For simplicity, because the task used a single set of probabilities, we assumed they took on their veridical values without special weighting (Sokol-Hessner et al., 2009). The parameter κ is loss aversion (the ratio of the weight on losses relative to the weight on gains), and 1-γ is a measure of risk aversion. Although prospect theory allows γ to take on separate values for gains and losses, previous work with this task has constrained models to use a single parameter for both (Sokol-Hessner et al., 2009, 2012, 2015a,b) because there is a tradeoff with κ: a preference against gambles on mixed valence trials can result either by setting κ or a loss specific γ to be high. We follow this approach for modeling mixed valence trials. However, if the true data generating process has separate γ parameters for gains and losses, estimates obtained in this way may be biased, representing a mixture of the two underlying values. This would bias our analysis of risk preferences. To get around this, we modeled gain only trials with a separate γ parameter, and used this parameter as the measure of risk preference on which we focus.

Action selection was again modeled using a softmax choice rule. For a gamble with outcomes g₁ and g₂, and sure amount s,

$\begin{array}{ll}p(gamble)=\frac{exp(\theta (0.5·U_1(g_1)+0.5·U_1(g_2)))}{exp(\theta (0.5·U_1(g_1)+0.5·U_1(g_2)))+exp(\theta U_1(s))}.& (10)\end{array}$

The model has four parameters in all: κ, γ_m (for mixed valence trials), γ_g (for gain only trials, with 1 − γ_g the measure of risk aversion in the main text), and θ, instantiated once for each participant.

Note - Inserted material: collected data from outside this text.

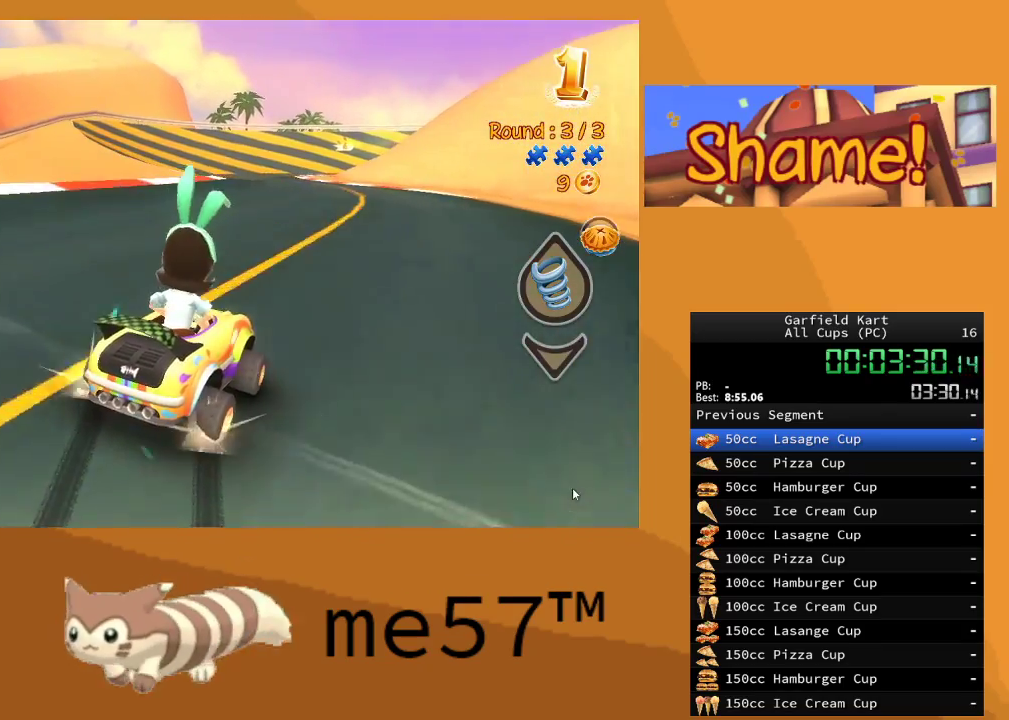
{"buttons": ["R2"], "left_stick": "left", "right_stick": "center", "events": [[467, "B", "up"]]}
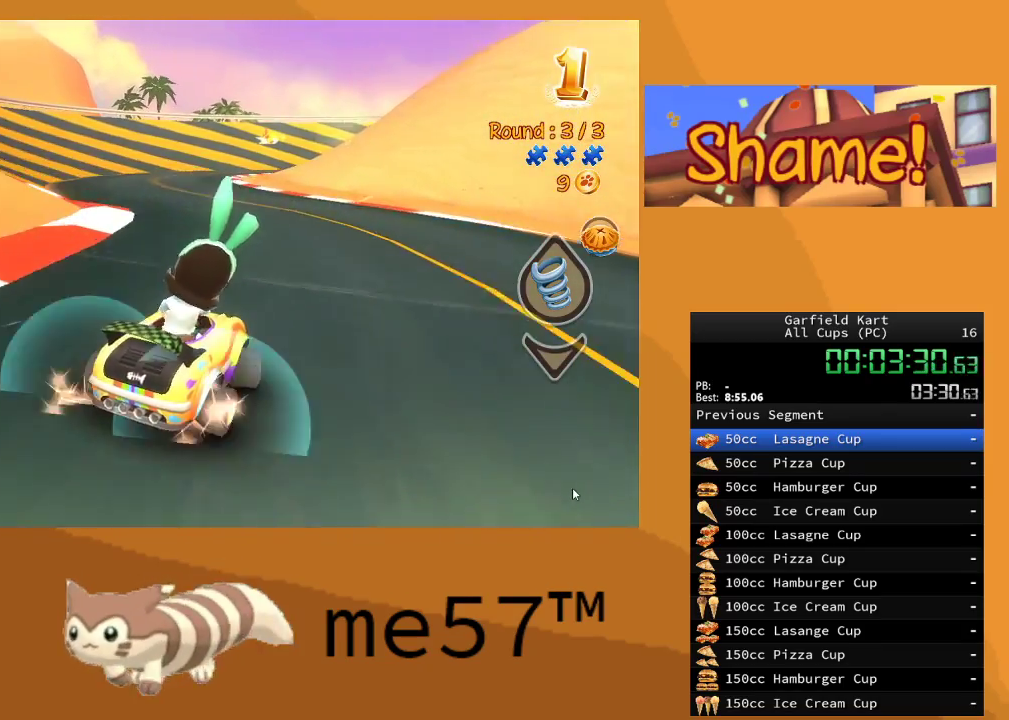
{"buttons": ["R2"], "left_stick": "center", "right_stick": "center", "events": [[317, "left_stick", "center"]]}
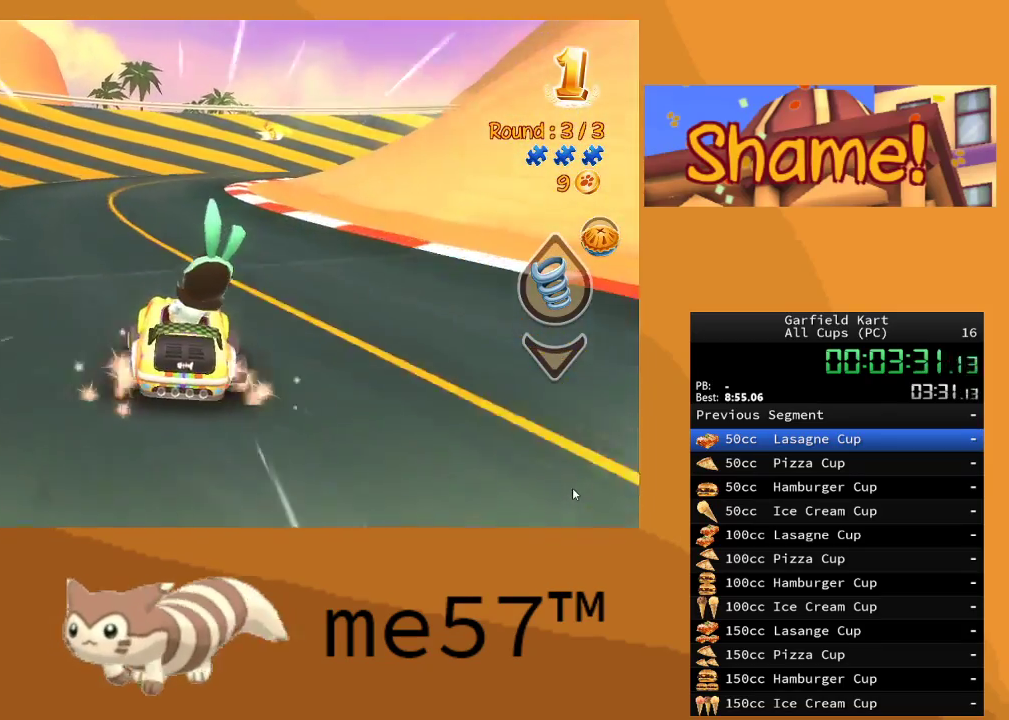
{"buttons": ["B", "R2"], "left_stick": "left", "right_stick": "center", "events": [[67, "B", "down"], [83, "left_stick", "right"], [483, "left_stick", "left"]]}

The second function we tested assumed that utilities are linear in value, but that there is also a penalty linear in the standard deviation of the gamble:

$\begin{array}{ll}{U}_2(v)=\{\begin{array}{ll}v\hfill & \text{if }v\ge 0\hfill \\ \kappa v\hfill & \text{otherwise},\hfill \end{array}& (11)\end{array}$

$\begin{array}{ll}{U}_3(g_1,g_2)=0.5·U_2(g_1)+0.5·U_2(g_2)-w\sigma ,& (12)\end{array}$

where σ is the standard deviation of outcomes U₂(g₁) and U₂(g₂). This model has three parameters: κ, w, and θ, instantiated once for each participant.

The parameters γ, w, and θ were modeled as being drawn from a group level half-Gaussian defined on [0, ∞). κ was drawn from a log-normal distribution (Sokol-Hessner et al., 2012, 2015a,b). Hyperpriors were N(0, 2²) for the mean of κ, γ, and w, N(0, 10²) for the mean of θ, and half-Cauchy(0, 2.5) for each standard deviation.

2.7. Model Fitting

Model fitting procedures were similar to previous work (Solway et al., 2017). Inference for each combination of models was performed via Markov chain Monte Carlo, using the No-U-Turn sampler (Hoffman and Gelman, 2014) implemented in Stan (Stan Development Team). Proper mixing was assessed by ensuring the $\widehat{R}$ statistic was less than 1.1 for all variables (Gelman and Rubin, 1992), and qualitatively by eye. Eight chains were run in parallel for 4,000 samples (10,000 for the regression models), using the first 1,000 for warmup. The posterior was estimated with the resulting 24,000 samples (72,000 for the regression models). We fit each of four combinations of models simultaneously to data for all subjects and both experiments: each version of the two-step model (the logistic regression and hybrid reinforcement learning model) crossed with each utility function for the gambling task.

3. Results

To test whether individuals scale model-based control with loss aversion, participants completed two well-studied tasks, each designed to separately measure one of the two dimensions of interest. The first task (Daw et al., 2011; Otto et al., 2013, 2014; Solway et al., 2017), designed to measure decision system control, required two decisions to be made on each trial (Figures 1A,B). The first-stage decision was always between the same two actions, represented by fractal images displayed on a computer screen. One action predominantly led to a second pair of images, but a portion of the time transitioned to a third pair. The second first-stage action had the reverse mapping, predominantly leading to the third pair of images, but sometimes to the second pair (see Figure 1A). Participants had to then make a second decision between the new pair of images that appeared, which resulted in a probabilistic payoff. Payoff probabilities drifted randomly and independently for each of the four second-stage images, requiring participants to balance exploration and exploitation. To measure loss aversion, participants completed a standard gambling task (Tom et al., 2007; Sokol-Hessner et al., 2012) where on each trial they chose between a sure amount of money and a 50/50 gamble (Figure 1C). The two experiments were performed in separate sessions of the Roanoke Brain Study, a large scale study of individual differences (time between sessions ranged 1–674 days).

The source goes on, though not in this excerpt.